Vor ein paar Wochen bin ich von Birmingham nach Wolverhampton gefahren, um meinen geliebten Villa im Molineux-Stadion spielen zu sehen. Es ist keine lange Fahrt, an einem guten Tag dauert sie etwa eine halbe Stunde. Das Problem ist nur: An einem guten Tag ist das Autofahren auf der M6 selten gut!
Die M6 ist bekannt dafür, eine der schlimmsten Autobahnen Großbritanniens zu sein, was Staus, Unfälle und Sperrungen angeht. Ich weiß also nicht, was ich mir dabei gedacht habe, als mir mein Navi auf dem Heimweg eine frühere Ausfahrt vorschlug und ich dachte: „Ach was! Ich bleibe bei meiner üblichen Route, das wird schon klappen.“ Tja, das klappen nicht. Wenige Kilometer hinter der vom Navi vorgeschlagenen Ausfahrt kam der Verkehr fast vollständig zum Erliegen. Nicht nur, dass er langsamer wurde. Er stand komplett still. Ich konnte die Ausfahrt sehen, die wir nehmen mussten, aber ich kam einfach nicht hin. Die Leute waren aus ihren Autos ausgestiegen, liefen herum, saßen auf der Autobahn und hatten sich wohl damit abgefunden, dass sie so schnell nicht weiterkommen würden. Anscheinend hatte es weiter vorne einen schweren Unfall gegeben. Eine Massenkarambolage. Die Straße war gesperrt, und wir saßen fest – und zwar für eine ganze Weile.
Es war fast 23 Uhr, wir hatten weder Getränke noch Essen und keine Ahnung, wie lange wir noch festsitzen würden. Zum Glück hatten wir aber die netten Briten. Das Auto neben uns öffnete die Türen, und fünf Jungs purzelten heraus. Es war ziemlich witzig, die waren alle ziemlich groß und saßen wie Sardinen in der Dose! Sie waren auf dem Heimweg von einer Partynacht, hatten ein oder zwei Bier im Gepäck und eine Tüte voller indischem Essen, das sie unbedingt teilen wollten. Also stellten wir uns mit ausgeschaltetem Motor auf die Autobahn und lehnten ihr Angebot an indischen Leckereien und Naan-Brot höflich ab, unterhielten uns aber angeregt mit den völlig Fremden und lachten viel. Wir plauderten ganze zwei Stunden lang, bis die Straße wieder frei war und wir endlich nach Hause fahren konnten.

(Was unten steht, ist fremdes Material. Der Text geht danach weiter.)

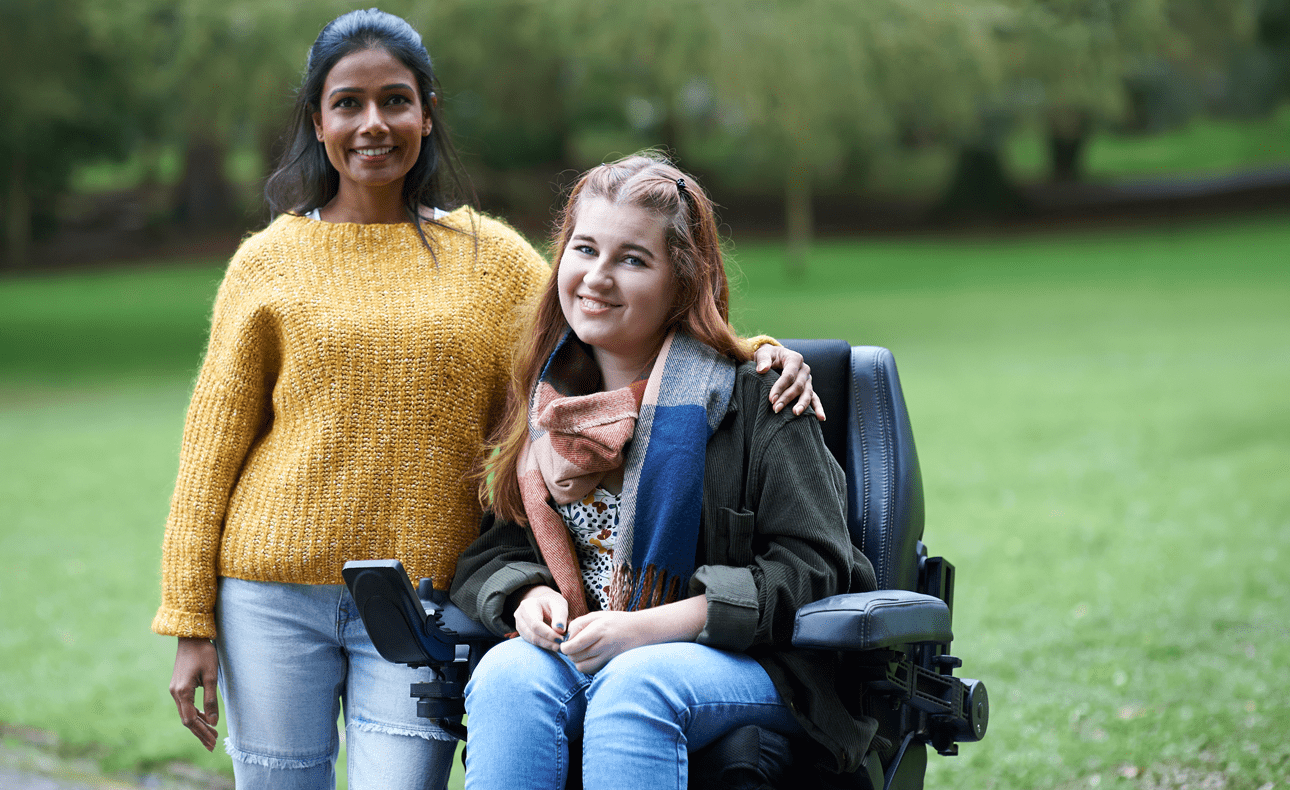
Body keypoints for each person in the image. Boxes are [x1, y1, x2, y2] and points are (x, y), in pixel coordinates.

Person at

Ich habe aus dieser Erfahrung einiges gelernt. Erstens: Hört immer auf das Navi, es weiß es wirklich am besten. Unsere Freunde in einem anderen Auto, die den Anweisungen des Navis gefolgt sind, waren ganze zwei Stunden früher zu Hause als wir! Zweitens, und das ist viel wichtiger: Manchmal läuft im Leben etwas schief. Manchmal treffen wir Entscheidungen, die uns in Situationen bringen, in denen wir lieber nicht wären. Aber das ist nicht schlimm. Im Gegenteil, es ist fast unvermeidbar. Was am wichtigsten ist, ist, wie man darauf reagiert. Ich spreche oft über den eigenen Einflussbereich, darüber, Dinge zu akzeptieren, die man nicht ändern kann, und loszulassen, wenn man etwas nicht beeinflussen kann. Ich bin fest davon überzeugt, dass das das Geheimnis eines glücklichen Lebens ist.

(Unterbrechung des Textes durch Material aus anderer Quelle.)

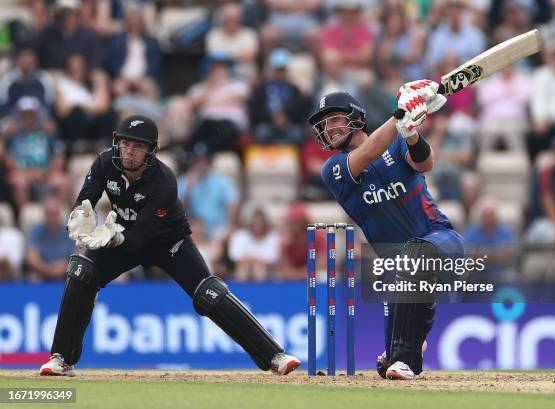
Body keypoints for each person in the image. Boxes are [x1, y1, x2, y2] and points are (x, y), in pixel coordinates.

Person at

Ich hätte mich natürlich ärgern können, als wir fast um Mitternacht auf der Autobahn im Stau standen. Ich hätte mich selbst fertigmachen können, weil ich das Navi ignoriert hatte. Aber das tat ich nicht. Ich akzeptierte die Situation, machte das Beste daraus und schaffte es sogar, aus der misslichen Lage etwas Lustiges zu machen. Zum Glück erfuhren wir am nächsten Tag, dass es zwar ein schwerer Unfall auf allen vier Spuren der M6 gewesen war, aber niemand ernsthaft verletzt wurde – eine gute Nachricht für alle.
Und du? Hast du jemals eine Entscheidung getroffen, die dich in eine ausweglose Situation gebracht hat? Wie bist du damit umgegangen? Ich würde mich freuen, deine Geschichten zu hören.